His eyes were blue and so freakin’ clear that they reminded me of something out of a storybook. Or maybe a Disney movie. His eyes were impossibly hard not to stare at.

Then there was his chest.

Dante wasn’t lacking in the muscles department. He had a lot of them. I could see them through his white T-shirt—and did I mention that a white t-shirt and jeans were my absolute favorite thing ever on a man? Because they were. And on Dante they were perfection.

I could see his nipples.

I could see his nipples!

Dear, sweet baby Jesus!

“You want to go to your bed or back downstairs?”

I blinked, coming out of my contemplations of his various assets, and pursed my lips in thought. “I think I’d like to sit on the couch.

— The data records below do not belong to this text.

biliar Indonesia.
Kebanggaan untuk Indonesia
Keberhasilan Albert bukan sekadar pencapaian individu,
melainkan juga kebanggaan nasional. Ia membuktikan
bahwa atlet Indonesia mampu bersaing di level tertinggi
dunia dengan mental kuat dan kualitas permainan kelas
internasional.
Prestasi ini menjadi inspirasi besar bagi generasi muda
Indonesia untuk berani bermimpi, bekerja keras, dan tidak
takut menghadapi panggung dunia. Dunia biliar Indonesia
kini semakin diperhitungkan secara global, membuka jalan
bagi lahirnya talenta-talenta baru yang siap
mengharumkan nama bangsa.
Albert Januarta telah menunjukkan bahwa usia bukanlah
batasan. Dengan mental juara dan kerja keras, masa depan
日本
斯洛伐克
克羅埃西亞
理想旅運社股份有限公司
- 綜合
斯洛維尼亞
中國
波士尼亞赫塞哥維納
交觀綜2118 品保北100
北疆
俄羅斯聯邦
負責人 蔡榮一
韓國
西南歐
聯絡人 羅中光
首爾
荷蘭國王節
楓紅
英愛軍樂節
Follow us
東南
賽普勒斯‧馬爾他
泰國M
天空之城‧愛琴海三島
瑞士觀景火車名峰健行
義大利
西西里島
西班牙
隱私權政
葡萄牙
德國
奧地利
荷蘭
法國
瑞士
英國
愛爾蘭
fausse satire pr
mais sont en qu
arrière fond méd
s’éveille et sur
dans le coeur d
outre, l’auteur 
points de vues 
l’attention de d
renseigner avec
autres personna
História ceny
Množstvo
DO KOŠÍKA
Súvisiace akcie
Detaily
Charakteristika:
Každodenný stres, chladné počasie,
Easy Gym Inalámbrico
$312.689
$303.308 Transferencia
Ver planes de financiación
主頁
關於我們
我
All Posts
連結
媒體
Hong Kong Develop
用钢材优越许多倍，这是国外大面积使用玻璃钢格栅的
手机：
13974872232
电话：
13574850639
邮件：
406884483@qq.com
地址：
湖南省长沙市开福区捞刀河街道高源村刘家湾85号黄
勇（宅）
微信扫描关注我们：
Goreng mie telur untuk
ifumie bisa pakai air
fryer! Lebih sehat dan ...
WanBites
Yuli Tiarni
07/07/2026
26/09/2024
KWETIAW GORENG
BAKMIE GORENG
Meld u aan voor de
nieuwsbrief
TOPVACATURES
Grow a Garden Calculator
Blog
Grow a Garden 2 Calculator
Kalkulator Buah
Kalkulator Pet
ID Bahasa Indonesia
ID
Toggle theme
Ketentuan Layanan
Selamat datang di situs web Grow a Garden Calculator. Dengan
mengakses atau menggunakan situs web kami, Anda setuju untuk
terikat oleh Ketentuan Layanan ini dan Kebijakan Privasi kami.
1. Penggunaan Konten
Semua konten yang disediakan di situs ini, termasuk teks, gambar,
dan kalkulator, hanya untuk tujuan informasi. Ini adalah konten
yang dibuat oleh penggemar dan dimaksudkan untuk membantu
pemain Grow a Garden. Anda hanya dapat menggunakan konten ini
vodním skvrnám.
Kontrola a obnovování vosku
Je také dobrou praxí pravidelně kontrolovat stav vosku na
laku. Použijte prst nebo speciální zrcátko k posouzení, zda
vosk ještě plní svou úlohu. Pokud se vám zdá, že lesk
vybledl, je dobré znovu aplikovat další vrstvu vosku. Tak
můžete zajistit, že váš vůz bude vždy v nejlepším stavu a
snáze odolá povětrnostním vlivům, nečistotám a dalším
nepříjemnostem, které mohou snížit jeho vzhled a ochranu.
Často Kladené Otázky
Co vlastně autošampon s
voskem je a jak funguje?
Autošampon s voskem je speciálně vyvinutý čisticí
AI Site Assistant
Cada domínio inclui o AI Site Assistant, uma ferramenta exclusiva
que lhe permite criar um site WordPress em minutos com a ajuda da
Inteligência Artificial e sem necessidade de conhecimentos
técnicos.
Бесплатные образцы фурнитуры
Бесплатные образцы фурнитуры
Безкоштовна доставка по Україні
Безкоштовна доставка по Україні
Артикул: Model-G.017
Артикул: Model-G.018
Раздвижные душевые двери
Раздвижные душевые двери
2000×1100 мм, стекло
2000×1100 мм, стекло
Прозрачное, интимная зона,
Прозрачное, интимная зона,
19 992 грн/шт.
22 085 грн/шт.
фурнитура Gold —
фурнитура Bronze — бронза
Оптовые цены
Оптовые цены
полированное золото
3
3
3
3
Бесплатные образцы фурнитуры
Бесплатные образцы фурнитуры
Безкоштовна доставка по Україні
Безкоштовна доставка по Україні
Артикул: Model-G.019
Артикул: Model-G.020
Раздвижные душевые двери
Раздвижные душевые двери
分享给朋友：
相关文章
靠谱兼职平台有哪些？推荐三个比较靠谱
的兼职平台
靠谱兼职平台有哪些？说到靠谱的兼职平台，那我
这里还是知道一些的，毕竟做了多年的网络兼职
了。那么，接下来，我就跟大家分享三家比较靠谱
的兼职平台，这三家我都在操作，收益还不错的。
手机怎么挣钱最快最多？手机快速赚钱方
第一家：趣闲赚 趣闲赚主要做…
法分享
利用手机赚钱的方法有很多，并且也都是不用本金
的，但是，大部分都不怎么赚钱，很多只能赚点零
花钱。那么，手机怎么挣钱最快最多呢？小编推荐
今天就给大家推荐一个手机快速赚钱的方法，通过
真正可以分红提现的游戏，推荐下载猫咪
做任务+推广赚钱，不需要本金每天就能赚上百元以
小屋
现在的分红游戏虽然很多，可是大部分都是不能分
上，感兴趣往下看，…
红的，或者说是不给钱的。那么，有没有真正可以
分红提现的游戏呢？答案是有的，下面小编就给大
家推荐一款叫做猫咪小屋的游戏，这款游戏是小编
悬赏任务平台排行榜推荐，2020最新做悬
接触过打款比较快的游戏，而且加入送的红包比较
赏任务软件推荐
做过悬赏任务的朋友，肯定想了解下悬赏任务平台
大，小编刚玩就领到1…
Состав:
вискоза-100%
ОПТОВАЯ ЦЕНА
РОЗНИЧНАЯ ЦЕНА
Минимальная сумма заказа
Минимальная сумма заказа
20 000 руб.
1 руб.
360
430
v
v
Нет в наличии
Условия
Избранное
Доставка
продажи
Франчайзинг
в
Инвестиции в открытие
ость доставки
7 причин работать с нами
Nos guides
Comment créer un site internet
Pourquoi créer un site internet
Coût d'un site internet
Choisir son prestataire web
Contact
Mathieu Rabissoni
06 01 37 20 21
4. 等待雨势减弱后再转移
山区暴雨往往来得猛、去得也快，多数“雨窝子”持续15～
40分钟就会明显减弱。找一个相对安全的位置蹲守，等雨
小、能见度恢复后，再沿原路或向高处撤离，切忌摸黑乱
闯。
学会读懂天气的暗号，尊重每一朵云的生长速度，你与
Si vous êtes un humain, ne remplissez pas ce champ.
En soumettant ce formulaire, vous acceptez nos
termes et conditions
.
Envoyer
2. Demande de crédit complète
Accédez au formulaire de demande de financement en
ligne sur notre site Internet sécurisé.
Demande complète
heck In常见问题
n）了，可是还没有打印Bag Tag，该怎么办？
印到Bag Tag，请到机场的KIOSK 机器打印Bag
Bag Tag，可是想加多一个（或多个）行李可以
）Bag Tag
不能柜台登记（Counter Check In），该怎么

When I was in the hospital, it hurt way worse to be lying flat on my back rather than propped up in the bed.”

Dante nodded, his eyes contemplative as he looked down at Mary.

“Let me take her down first so she doesn’t try to follow us, and then I’ll come back for you.”

I stayed where he put me while he did just that, and wondered if I should ask him to leave.

He’d done a lot for me. Surely, he was ready to go.

I was positive that he had stayed way longer than he’d intended, and when I told him so moments later as he arrived back in the bathroom for me, he looked at me incredulously.

“I’m not leaving you here alone the day you get home from the hospital where you had a surgery that left you in tremendous pain, weak and barely able to walk.”

I snapped my mouth shut.

“I don’t want you to feel like you have to stay if you don’t want to,” I started again.

“For now, I’m exactly where I want to be,” he informed me. “Now, let’s go. We have about two hours or so before we have to head home.”

I did as he asked. Then again, I didn’t have much of a choice in the matter seeing as he’d picked me up and carried me downstairs.

***

Dante

Two and a half hours later, I bundled up both Mary and Cobie—who was good and drugged up on her pain medication once again—and got them settled in my truck.

Cobie had given me a half-hearted reply of ‘yes’ when I’d asked her if she wanted to come to my house, and I drove us all home.

Both Cobie and Mary slept the entire way there, leaving me to my thoughts.

And they definitely weren’t good.

At first, all I could think about was that Cobie was sitting in Lily’s spot. Then, it was how Cobie was going to be staying in Lily’s and my house and how I wouldn’t be able to just get rid of her if a freak out started.

Minutes after pulling into my driveway—the one that was just down the road from my brothers’ houses—I moved before I had time to think.

I got Mary first, and instead of putting her on the floor, I laid her on the couch.

She’d been a love/snuggle bug for hours today with Cobie, and she was sleeping just as much as Cobie was, which was abnormal for her.

Then again, there wasn’t really a ‘norm’ when it came to toddlers. They did what they wanted and always would.

After making sure Mary was comfortable on the couch, I went back outside for Cobie and carried her into my home as well. The guilt immediately hit me as soon as we crossed the threshold.

I didn’t see Mary as a betrayal to my wife’s memory. She was a baby, my baby. Lily would have expected me to care for her, to bring her home.

But carrying another woman into our home and sitting her in my wife’s favorite spot? Yeah, that felt very much like a betrayal to Lily’s memory. It burned as I swallowed the bile down.